-------- TEXT PASSAGE
Studio album by Paul Weller
- Released: 2 June 2008
- Recorded: 2007–2008
- Genre: Indie rock, neo-psychedelia
- Length: 68:45
- Label: UK, EU Island/UMG, US Yep Roc
- Producer: Paul Weller; Simon Dine; Steve Cradock; Charles Rees;

Paul Weller chronology
| Live at the Royal Albert Hall (2008) | 22 Dreams (2008) | Weller at the BBC (2008) |

= 22 Dreams =

22 Dreams is the ninth solo studio album by Paul Weller. It was released on 2 June 2008.

The album was released on double LP and single CD, as well as a deluxe edition CD, featuring a bonus CD with outtakes and extra tracks. Oasis stars Noel Gallagher and Gem Archer feature on the album, as does Ocean Colour Scene guitarist Steve Cradock and Blur guitarist Graham Coxon. The song "One Bright Star" features former member of The Jam, Steve Brookes, on Spanish guitar, the first time the childhood friends had worked together since Brookes left the band before they gained a recording contract, more than 30 years before.
----------------
-------- MATERIAL SUPPLIED
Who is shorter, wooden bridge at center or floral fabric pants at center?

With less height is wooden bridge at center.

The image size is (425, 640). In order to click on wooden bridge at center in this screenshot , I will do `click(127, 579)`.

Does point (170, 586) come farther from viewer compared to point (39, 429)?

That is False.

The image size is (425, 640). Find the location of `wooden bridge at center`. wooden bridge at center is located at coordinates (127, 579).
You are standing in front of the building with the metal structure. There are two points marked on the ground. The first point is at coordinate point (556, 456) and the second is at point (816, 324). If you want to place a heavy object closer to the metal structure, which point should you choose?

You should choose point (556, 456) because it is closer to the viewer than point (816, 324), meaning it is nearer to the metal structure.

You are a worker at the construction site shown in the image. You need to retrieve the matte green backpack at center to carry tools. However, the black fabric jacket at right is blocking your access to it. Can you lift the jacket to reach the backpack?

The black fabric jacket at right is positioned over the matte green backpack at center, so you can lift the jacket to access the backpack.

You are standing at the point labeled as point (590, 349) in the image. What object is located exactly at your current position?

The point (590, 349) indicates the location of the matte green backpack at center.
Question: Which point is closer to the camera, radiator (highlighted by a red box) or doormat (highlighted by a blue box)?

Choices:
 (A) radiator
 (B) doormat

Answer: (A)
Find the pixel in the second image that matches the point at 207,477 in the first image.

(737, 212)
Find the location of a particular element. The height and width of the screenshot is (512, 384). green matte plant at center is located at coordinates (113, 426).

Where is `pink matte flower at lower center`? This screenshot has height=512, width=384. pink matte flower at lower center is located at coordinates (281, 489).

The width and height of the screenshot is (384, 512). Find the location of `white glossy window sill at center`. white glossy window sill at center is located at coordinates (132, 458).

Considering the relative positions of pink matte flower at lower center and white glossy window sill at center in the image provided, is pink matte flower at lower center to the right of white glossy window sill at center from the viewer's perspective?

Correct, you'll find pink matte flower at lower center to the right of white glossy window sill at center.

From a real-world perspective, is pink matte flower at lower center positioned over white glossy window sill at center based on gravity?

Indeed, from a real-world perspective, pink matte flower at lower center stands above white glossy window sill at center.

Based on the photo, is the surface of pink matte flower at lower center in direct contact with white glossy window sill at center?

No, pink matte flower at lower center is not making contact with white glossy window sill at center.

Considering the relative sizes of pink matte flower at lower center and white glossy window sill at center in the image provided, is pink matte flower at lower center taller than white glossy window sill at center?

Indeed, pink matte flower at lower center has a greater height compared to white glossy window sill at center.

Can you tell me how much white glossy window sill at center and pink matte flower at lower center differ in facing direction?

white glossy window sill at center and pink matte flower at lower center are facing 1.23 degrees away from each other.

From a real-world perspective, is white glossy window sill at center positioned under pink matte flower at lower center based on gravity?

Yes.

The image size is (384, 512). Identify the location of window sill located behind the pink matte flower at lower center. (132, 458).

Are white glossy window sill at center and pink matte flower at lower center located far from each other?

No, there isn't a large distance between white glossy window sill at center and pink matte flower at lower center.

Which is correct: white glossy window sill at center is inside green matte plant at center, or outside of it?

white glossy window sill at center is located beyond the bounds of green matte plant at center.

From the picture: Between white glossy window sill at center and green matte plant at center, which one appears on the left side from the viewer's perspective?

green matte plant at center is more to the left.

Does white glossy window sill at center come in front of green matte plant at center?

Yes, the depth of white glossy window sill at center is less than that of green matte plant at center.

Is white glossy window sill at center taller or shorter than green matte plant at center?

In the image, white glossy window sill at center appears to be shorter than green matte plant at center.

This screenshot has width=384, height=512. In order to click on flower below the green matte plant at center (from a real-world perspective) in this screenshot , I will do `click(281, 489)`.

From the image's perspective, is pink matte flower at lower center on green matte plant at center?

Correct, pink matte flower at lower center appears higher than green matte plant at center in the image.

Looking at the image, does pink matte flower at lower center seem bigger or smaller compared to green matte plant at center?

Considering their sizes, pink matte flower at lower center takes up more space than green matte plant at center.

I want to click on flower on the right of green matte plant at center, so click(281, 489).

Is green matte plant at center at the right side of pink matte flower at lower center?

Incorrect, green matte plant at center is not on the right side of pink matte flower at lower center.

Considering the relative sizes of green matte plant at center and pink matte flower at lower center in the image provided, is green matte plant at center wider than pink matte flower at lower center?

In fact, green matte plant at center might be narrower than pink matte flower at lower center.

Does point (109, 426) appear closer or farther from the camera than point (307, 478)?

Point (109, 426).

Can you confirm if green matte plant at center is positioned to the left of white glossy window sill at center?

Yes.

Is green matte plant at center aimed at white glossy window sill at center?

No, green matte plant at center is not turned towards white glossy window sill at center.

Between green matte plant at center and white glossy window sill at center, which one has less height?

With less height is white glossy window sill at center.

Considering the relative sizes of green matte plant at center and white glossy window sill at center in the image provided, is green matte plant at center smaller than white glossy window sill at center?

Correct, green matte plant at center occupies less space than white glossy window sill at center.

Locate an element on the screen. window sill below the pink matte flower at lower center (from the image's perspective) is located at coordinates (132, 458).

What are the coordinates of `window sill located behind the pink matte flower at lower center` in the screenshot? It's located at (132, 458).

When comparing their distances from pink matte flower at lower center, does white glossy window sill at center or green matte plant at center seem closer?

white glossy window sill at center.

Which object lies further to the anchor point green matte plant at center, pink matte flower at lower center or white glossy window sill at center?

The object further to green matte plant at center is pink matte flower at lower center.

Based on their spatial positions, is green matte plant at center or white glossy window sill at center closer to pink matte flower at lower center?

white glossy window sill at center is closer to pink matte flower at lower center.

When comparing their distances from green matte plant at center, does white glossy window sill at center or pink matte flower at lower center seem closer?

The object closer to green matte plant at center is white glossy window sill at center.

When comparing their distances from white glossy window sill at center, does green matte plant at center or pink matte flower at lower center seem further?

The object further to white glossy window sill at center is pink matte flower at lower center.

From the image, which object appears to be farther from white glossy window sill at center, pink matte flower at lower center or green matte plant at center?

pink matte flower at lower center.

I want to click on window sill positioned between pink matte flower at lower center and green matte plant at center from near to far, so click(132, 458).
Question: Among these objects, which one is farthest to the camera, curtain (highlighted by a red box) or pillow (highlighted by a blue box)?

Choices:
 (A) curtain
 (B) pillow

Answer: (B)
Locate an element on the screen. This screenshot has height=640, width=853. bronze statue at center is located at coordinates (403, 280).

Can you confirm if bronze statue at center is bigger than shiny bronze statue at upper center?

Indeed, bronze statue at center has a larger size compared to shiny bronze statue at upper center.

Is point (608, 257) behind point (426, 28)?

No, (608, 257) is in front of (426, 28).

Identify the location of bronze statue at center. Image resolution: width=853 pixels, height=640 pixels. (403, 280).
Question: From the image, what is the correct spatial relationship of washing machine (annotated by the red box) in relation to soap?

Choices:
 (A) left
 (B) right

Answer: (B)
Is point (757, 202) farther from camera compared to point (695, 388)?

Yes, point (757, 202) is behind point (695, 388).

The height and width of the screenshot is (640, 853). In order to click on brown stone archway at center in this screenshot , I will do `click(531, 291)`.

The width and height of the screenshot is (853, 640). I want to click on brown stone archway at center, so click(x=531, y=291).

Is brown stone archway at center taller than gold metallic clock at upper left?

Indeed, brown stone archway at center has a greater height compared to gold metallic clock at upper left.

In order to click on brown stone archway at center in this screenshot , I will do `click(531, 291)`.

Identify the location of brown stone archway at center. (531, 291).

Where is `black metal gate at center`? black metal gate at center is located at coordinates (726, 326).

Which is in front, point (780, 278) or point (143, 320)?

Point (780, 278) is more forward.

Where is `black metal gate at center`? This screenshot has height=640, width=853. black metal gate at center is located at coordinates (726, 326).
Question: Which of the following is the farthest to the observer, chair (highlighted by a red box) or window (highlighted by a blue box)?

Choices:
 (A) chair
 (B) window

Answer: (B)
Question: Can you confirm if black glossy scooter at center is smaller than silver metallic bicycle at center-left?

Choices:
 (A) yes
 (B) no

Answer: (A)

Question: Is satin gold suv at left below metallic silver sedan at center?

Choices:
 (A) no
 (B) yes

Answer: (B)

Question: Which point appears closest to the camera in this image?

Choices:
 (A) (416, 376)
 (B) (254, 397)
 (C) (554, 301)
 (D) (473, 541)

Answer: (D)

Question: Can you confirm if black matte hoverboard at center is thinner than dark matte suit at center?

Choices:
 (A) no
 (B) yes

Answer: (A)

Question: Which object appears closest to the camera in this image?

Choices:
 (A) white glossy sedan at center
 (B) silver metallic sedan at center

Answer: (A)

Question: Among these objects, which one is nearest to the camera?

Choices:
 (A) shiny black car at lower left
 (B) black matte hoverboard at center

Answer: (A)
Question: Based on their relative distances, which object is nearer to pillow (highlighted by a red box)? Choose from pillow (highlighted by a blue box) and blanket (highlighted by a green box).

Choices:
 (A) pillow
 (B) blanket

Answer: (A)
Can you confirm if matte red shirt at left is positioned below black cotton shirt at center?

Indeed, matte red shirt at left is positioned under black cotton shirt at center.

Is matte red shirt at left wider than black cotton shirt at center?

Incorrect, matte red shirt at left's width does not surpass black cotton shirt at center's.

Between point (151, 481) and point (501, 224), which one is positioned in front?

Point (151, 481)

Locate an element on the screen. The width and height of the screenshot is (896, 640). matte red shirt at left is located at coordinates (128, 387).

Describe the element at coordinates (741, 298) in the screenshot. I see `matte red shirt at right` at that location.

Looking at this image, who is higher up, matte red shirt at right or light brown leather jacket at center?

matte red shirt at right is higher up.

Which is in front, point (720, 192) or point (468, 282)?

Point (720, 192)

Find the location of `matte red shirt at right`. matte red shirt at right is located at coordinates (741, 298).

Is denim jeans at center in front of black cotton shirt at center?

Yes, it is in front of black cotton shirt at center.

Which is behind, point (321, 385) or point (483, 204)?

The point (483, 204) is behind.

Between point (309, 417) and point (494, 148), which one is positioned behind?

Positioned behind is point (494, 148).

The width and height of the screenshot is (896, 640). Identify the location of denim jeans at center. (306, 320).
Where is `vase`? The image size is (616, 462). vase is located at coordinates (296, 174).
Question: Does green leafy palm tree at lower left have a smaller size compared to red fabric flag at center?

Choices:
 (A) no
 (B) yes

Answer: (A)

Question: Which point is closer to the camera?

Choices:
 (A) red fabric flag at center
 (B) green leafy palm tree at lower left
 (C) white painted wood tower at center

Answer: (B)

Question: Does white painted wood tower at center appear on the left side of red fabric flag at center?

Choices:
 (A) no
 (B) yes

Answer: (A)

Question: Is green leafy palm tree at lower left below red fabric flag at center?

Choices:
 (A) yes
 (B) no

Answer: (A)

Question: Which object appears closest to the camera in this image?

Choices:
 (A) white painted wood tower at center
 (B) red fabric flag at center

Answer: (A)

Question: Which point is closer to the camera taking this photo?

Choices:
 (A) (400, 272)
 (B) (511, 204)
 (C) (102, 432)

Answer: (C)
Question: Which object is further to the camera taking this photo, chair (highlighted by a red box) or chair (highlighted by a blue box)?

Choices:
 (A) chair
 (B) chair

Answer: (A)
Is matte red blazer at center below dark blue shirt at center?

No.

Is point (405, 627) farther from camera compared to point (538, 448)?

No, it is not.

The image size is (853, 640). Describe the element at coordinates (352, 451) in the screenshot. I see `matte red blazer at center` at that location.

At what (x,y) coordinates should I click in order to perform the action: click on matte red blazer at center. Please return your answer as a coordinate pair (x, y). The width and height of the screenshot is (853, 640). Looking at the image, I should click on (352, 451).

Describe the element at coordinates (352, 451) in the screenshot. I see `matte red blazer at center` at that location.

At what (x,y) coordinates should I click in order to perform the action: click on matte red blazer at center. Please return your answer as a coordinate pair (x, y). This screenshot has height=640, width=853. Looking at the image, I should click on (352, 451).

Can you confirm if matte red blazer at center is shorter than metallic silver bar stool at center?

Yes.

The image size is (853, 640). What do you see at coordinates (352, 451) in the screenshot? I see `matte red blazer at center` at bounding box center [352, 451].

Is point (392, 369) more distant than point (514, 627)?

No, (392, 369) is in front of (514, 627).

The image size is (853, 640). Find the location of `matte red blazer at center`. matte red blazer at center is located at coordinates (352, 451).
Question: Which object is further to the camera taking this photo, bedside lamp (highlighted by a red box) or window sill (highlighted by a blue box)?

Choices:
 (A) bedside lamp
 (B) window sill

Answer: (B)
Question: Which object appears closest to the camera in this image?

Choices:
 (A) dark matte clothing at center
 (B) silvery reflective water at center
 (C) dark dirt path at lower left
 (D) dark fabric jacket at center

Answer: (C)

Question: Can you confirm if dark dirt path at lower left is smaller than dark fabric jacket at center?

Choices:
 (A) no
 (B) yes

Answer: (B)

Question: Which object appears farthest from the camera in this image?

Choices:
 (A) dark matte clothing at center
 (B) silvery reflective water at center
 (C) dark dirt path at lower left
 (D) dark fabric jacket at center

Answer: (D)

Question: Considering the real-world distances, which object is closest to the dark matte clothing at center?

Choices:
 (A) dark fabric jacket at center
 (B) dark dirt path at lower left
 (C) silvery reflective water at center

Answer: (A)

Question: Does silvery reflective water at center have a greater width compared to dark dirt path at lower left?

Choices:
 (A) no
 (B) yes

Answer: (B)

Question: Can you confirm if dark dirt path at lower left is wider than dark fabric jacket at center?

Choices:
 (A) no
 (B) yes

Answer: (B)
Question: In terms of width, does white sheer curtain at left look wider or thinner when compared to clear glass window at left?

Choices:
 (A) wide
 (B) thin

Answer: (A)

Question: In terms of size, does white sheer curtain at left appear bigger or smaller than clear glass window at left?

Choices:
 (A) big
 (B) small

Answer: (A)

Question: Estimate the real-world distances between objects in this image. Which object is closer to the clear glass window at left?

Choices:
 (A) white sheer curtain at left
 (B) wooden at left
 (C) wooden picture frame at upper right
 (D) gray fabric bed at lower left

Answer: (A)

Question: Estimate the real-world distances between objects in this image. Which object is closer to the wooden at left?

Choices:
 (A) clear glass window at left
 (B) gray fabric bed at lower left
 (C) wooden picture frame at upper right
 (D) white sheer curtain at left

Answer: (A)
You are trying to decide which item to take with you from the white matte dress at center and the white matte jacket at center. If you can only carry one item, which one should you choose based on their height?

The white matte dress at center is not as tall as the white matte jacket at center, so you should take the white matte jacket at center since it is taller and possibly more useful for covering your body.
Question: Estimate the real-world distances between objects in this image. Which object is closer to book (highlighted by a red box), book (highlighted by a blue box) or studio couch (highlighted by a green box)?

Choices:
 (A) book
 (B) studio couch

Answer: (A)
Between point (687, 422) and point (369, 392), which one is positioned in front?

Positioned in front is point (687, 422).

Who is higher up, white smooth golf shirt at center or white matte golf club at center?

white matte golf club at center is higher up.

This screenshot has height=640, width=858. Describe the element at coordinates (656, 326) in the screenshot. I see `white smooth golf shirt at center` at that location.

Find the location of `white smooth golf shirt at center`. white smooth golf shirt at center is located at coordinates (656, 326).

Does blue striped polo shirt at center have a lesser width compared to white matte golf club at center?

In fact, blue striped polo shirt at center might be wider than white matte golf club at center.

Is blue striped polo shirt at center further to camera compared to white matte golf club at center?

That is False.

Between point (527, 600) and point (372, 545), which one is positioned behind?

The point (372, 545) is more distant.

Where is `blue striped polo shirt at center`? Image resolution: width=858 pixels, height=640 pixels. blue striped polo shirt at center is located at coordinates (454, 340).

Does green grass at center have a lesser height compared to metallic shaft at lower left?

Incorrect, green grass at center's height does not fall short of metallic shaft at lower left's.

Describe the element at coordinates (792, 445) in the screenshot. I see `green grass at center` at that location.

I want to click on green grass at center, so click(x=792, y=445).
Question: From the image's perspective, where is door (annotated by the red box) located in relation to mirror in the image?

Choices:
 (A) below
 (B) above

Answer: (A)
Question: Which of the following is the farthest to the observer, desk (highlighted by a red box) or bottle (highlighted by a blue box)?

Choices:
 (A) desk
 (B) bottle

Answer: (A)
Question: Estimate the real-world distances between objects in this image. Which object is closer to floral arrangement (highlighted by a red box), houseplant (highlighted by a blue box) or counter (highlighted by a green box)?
----------------
**WHAT TO DO:**
[1] From the 22 Dreams text, write out everything from "22 Dreams is" down to "30 years before.".
[2] Answer these from the 22 Dreams text:
(a) On what date was the album released?
(b) What instrument does Steve Brookes play on "One Bright Star"?
(c) Which band is Graham Coxon named as guitarist of?
[3] Put this sentence from the 22 Dreams text into French: "22 Dreams is the ninth solo studio album by Paul Weller."

**RESULTS OF THE TASKS:**
[1]
22 Dreams is the ninth solo studio album by Paul Weller. It was released on 2 June 2008.

The album was released on double LP and single CD, as well as a deluxe edition CD, featuring a bonus CD with outtakes and extra tracks. Oasis stars Noel Gallagher and Gem Archer feature on the album, as does Ocean Colour Scene guitarist Steve Cradock and Blur guitarist Graham Coxon. The song "One Bright Star" features former member of The Jam, Steve Brookes, on Spanish guitar, the first time the childhood friends had worked together since Brookes left the band before they gained a recording contract, more than 30 years before.

[2]
(a) 2 June 2008
(b) Spanish guitar
(c) Blur

[3] 22 Dreams est le neuvième album studio solo de Paul Weller.